Saved data entries
BEGIN
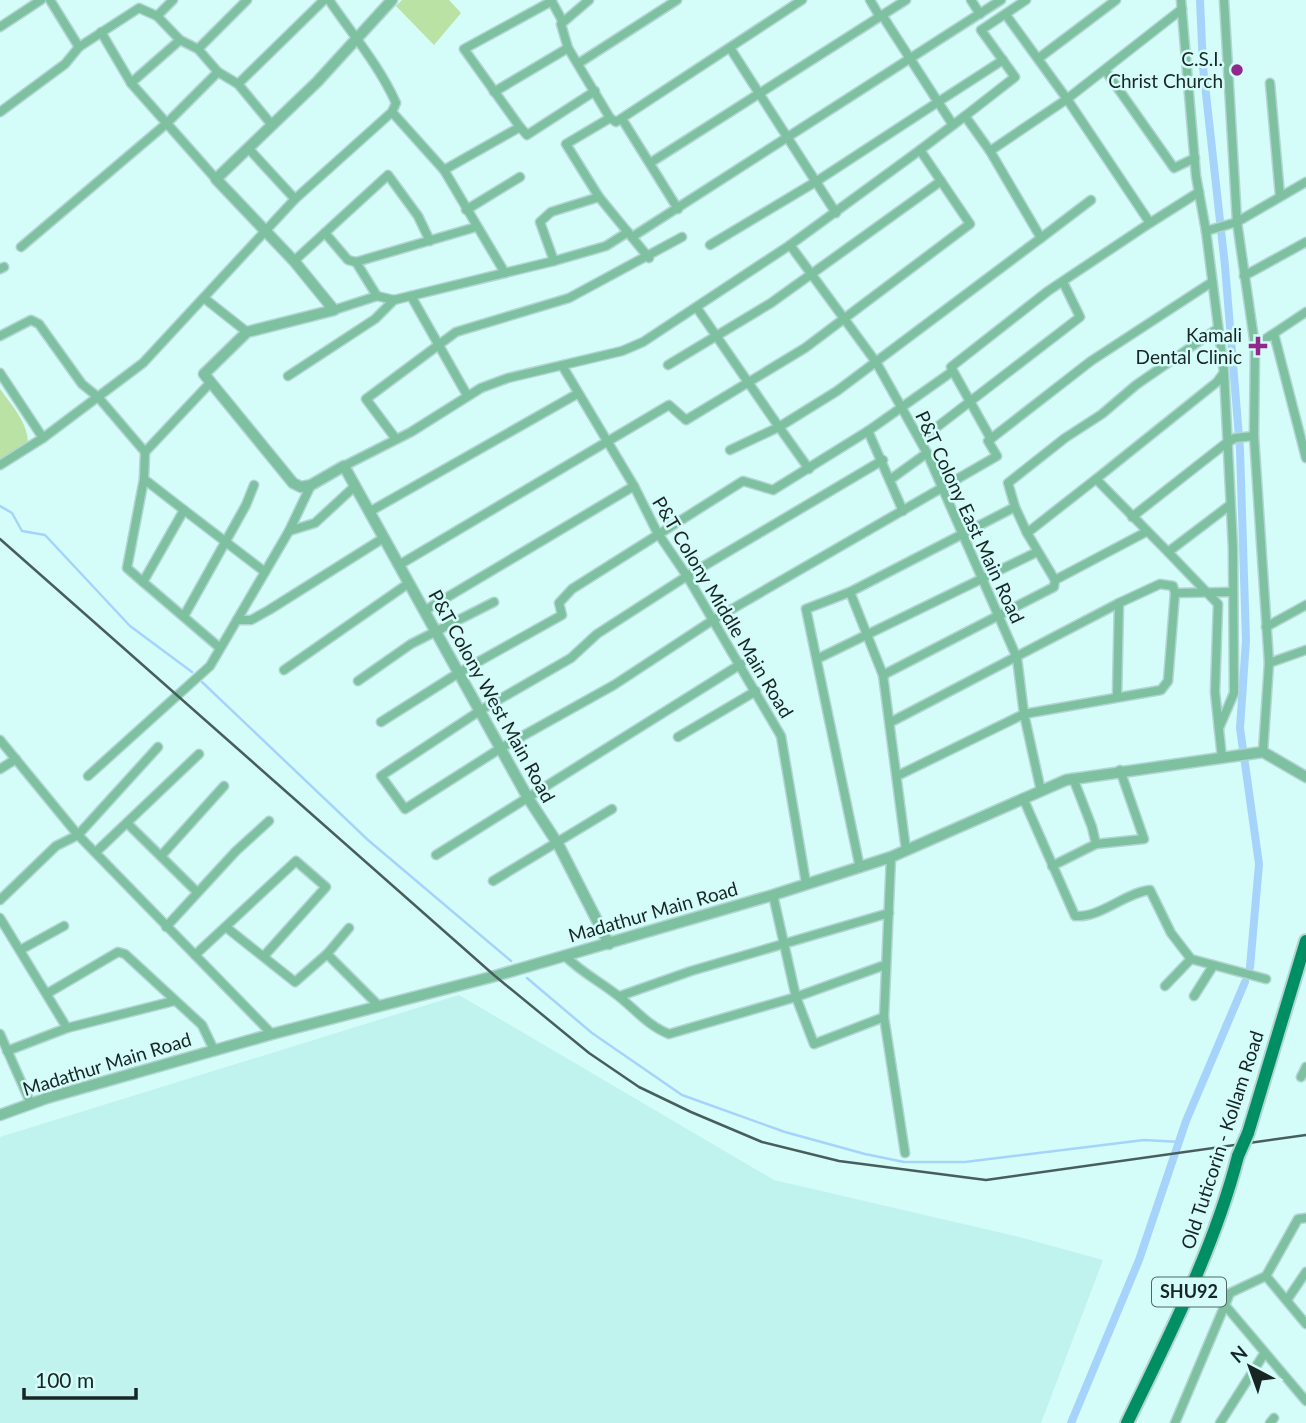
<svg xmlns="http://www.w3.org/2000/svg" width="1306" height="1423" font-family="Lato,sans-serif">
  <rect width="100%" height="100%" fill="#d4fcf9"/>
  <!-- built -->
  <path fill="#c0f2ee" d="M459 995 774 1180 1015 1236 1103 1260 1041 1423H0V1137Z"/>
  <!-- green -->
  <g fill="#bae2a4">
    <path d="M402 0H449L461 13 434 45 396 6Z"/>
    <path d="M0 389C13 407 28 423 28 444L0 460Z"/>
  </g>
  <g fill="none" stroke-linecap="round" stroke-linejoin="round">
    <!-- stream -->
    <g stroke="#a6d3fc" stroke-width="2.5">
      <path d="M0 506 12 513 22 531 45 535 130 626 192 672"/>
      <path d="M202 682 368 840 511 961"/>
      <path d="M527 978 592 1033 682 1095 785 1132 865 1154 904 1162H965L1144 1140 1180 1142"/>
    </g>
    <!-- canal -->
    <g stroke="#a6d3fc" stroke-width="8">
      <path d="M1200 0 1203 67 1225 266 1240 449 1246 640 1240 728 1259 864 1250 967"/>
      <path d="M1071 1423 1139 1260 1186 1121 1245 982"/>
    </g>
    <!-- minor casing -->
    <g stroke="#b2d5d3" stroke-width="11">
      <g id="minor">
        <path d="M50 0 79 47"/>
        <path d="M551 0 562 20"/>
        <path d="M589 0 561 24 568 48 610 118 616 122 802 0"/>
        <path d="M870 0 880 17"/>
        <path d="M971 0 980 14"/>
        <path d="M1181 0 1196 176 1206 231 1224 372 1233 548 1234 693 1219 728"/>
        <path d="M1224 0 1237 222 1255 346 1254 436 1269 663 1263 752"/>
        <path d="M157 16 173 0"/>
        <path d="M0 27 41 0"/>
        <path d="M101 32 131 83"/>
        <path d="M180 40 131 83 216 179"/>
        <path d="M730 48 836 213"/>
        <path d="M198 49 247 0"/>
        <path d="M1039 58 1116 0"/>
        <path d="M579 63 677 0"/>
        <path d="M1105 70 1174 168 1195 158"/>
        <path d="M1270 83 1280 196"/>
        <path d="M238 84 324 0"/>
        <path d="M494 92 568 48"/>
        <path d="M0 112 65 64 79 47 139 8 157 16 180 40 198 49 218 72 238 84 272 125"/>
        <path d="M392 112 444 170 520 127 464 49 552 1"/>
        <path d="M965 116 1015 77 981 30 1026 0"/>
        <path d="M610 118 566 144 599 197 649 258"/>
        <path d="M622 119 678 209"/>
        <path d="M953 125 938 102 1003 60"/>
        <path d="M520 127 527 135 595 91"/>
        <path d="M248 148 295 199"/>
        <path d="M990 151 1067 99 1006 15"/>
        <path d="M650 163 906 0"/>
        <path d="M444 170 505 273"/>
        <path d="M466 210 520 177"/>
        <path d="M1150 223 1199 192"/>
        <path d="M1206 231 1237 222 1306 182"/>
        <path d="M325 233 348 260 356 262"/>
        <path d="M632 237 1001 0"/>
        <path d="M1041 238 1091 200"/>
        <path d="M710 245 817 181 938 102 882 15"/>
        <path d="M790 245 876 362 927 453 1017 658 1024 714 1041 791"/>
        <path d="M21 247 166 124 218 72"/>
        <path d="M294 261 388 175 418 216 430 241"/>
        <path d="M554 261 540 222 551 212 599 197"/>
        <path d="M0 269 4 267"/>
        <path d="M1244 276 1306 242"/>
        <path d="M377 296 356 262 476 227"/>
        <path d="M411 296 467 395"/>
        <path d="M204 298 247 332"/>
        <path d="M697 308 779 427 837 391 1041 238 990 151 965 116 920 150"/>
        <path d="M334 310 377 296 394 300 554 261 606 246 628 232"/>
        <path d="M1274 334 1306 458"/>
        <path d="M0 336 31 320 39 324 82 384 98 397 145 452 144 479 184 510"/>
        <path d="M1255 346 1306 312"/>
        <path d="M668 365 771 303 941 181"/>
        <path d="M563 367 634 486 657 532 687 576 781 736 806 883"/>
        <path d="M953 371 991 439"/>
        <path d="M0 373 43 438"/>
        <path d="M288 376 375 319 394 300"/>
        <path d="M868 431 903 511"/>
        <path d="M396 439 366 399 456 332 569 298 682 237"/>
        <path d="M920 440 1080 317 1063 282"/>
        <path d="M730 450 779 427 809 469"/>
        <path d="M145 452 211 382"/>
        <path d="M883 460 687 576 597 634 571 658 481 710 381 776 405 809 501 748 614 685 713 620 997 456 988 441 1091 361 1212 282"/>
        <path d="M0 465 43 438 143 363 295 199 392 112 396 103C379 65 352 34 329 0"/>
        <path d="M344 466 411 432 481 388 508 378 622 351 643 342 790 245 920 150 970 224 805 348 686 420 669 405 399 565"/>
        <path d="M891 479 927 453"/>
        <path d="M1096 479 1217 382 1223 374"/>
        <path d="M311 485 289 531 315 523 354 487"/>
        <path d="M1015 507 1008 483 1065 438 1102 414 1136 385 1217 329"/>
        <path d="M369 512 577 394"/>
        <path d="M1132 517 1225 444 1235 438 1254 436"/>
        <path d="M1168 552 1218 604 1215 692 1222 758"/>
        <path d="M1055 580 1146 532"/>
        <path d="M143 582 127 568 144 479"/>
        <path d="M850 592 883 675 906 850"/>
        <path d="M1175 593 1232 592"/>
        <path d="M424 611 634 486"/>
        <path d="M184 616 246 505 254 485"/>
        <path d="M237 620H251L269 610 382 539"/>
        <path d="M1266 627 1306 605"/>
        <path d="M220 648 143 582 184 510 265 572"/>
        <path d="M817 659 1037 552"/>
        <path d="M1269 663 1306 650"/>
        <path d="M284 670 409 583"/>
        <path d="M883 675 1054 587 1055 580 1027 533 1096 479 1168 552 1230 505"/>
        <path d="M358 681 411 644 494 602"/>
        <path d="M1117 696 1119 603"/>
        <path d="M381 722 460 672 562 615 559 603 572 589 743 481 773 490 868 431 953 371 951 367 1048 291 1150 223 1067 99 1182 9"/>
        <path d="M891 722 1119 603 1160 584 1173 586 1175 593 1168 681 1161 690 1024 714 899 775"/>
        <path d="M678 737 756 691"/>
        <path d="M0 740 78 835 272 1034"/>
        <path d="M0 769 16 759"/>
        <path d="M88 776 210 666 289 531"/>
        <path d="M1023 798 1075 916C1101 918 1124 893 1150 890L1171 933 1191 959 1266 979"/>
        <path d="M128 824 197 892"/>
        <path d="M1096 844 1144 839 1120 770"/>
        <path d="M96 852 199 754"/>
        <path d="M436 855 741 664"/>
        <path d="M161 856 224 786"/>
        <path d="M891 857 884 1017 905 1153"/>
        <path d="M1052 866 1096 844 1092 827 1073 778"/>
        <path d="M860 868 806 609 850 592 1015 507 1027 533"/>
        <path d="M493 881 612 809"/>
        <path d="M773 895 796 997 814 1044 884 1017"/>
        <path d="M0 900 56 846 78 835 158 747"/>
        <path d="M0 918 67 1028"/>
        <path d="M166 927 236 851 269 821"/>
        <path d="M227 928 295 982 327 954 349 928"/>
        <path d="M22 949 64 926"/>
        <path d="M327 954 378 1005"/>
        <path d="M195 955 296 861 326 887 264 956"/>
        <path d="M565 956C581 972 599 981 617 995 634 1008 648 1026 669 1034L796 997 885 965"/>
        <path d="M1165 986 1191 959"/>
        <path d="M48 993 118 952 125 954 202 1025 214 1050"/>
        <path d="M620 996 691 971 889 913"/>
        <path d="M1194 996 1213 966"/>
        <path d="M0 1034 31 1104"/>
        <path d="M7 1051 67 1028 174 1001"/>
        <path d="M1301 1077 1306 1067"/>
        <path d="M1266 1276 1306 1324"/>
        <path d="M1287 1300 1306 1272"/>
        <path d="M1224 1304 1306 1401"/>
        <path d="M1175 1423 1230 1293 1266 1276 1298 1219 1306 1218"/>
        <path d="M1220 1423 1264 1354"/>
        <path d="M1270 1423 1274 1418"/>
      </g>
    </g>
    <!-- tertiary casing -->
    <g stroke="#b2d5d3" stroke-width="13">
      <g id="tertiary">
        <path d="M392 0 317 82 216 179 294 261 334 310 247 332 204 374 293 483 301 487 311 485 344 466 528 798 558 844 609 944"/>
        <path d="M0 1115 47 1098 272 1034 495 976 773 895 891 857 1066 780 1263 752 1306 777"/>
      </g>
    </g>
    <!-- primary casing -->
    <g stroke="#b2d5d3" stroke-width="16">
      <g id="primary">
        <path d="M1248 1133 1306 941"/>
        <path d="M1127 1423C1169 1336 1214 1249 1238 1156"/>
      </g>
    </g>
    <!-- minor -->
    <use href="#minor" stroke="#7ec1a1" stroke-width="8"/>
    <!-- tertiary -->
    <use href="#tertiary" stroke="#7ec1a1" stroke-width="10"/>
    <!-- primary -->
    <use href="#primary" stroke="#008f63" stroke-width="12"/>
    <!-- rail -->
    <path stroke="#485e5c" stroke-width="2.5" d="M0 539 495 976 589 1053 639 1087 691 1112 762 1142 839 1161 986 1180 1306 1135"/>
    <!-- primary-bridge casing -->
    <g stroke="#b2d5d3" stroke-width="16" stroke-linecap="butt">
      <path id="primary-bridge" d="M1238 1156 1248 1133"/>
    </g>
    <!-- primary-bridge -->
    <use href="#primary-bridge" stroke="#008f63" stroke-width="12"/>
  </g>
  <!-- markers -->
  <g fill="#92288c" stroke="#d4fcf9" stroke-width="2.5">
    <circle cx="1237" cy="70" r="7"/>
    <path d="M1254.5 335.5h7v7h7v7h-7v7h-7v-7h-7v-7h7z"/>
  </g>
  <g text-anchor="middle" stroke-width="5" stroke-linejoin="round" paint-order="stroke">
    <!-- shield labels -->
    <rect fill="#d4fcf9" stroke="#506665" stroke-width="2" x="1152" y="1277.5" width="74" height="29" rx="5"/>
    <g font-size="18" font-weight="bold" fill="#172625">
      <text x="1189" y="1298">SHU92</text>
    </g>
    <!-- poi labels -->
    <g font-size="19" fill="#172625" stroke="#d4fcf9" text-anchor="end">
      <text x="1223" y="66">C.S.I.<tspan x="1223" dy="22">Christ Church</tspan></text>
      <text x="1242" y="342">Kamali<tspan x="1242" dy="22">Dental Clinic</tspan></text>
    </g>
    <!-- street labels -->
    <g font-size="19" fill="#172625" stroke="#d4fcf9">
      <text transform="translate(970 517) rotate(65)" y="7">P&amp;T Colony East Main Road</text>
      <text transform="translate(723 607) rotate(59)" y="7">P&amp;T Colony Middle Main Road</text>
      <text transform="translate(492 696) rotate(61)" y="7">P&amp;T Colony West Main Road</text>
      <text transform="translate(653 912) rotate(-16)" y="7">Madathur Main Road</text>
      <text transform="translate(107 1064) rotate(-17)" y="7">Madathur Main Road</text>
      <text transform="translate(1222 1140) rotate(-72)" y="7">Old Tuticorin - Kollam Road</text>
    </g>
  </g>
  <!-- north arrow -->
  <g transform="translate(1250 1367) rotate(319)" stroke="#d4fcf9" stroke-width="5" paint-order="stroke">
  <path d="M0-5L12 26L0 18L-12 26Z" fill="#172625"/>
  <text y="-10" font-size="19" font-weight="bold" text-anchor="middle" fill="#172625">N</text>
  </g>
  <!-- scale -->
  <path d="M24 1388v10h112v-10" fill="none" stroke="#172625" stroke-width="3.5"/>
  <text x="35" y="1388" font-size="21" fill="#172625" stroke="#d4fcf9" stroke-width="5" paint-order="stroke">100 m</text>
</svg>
END
What needs to be done
Each line of the records with the word "none" in it is to be copied.

Solved exercise
  <g fill="none" stroke-linecap="round" stroke-linejoin="round">
  <path d="M24 1388v10h112v-10" fill="none" stroke="#172625" stroke-width="3.5"/>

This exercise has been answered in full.